CATL expects oceanic electric ships in three years

Solar and Onboard Generation Limits

  • Multiple comments calculate that even fully covering a large ship (∼20,000 m² deck) in PV yields only 1–2 MW average, vs ~40–60 MW required for propulsion.
  • Even with “perfect” panels, solar would cover only single‑digit percent of propulsion needs; deck space is mostly occupied by cargo anyway.
  • Wave and “regenerative propeller” ideas are largely dismissed as negligible for propulsion-scale energy.

Wind, Sails, and Hybrid Concepts

  • Wind (modern sails, kites, vertical turbines) is seen as genuinely promising, especially combined with batteries.
  • Some think we may see a partial return to sail, at least as hybrid assistance, although scaling to large container ships has serious engineering challenges.

Battery Density, Range, and Feasibility

  • Core debate: diesel’s vastly higher energy density vs quickly improving batteries.
  • Several “back-of-the-envelope” calculations suggest that for a ~14,000 TEU ship with ~5,000 km range, battery mass and volume could be within ~2x current bunker fuel capacity, costing perhaps tens of millions of dollars.
  • Others argue this underestimates real energy needs for full transoceanic legs (20–40 GWh), making batteries orders of magnitude off in both cost and practicality for long-haul.

Ports, Charging, and Containerized Batteries

  • Charging a multi‑GWh pack in 1–2 days implies ~100 MW+ port connections; compared to smelters and major ports, this is big but not inconceivable.
  • Proposals: large port battery banks as buffers; standardized container-sized battery modules swapped during normal cargo handling.
  • Critics note infrastructure takes decades, needs standardization, and would initially be limited to a few major ports.

Energy Shipping & Floating Infrastructure

  • Some envision “battery tankers” or ships whose cargo is energy (Sahara or offshore wind → charge in desert/ocean → discharge near cities).
  • Others sketch floating wind/battery stations along shipping lanes; feasibility is unclear and would still require heavy regulation.
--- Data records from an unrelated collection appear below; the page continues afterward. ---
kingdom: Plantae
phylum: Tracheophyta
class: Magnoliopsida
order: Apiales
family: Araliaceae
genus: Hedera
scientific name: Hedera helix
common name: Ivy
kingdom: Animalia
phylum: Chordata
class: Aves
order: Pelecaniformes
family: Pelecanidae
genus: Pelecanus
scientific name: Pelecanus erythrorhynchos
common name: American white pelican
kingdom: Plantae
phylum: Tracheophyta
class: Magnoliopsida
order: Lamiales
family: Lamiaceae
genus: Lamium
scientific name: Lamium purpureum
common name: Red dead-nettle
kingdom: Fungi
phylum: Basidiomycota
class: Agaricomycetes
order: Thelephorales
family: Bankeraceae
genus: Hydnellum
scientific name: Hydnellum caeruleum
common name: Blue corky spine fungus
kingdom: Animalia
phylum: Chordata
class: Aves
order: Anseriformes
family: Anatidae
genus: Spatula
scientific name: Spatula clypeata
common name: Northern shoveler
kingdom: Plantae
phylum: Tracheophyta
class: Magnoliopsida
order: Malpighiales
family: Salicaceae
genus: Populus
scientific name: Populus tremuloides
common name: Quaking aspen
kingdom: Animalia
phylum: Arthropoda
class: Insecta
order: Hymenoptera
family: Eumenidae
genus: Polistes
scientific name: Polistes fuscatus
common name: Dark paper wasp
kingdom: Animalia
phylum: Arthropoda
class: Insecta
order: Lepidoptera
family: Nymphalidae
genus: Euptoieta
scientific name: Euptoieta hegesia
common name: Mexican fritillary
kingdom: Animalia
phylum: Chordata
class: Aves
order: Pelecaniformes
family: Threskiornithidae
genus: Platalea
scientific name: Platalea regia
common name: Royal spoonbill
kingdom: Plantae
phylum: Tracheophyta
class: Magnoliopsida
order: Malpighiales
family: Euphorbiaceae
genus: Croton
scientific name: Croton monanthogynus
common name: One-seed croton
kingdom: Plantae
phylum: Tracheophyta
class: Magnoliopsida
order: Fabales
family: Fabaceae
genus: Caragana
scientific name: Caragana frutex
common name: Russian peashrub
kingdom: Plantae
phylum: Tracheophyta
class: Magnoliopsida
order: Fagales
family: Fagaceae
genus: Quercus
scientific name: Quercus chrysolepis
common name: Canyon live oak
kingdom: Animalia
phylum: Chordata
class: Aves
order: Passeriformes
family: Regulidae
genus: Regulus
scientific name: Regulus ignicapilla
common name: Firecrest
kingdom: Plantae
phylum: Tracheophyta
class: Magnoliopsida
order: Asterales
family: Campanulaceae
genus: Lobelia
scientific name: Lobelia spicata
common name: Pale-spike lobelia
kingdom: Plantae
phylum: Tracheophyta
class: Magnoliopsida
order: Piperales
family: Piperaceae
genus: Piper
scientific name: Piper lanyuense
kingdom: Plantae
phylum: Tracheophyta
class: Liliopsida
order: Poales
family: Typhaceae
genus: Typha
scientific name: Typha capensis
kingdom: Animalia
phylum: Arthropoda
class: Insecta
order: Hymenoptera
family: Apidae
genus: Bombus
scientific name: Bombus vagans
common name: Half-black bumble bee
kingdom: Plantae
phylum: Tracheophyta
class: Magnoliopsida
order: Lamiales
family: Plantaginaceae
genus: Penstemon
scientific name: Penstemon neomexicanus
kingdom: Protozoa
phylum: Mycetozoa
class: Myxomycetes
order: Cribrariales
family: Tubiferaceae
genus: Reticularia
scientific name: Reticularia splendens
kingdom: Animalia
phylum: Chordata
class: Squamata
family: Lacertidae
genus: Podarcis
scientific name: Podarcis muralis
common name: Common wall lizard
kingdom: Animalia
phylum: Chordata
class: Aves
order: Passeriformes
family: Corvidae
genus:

Nuclear and Other Alternatives

  • Nuclear-powered ships (icebreakers, subs, SMR concepts) are cited as proof of energy density, but seen as uneconomic, politically fraught, and high-crew-cost for commercial shipping.
  • Hybrid diesel-electric with batteries for coastal legs and emission-control areas is viewed as the most realistic near-term path.

Risk, Materials, and Outlook

  • Fire risk of large lithium packs sparks debate; sodium-ion is mentioned as safer but less energy-dense.
  • Consensus: batteries are clearly viable for ferries, tugs, and coastal/medium-range “oceanic” routes in Asia; true transoceanic battery-only cargo ships by 2028 is widely seen as optimistic to implausible.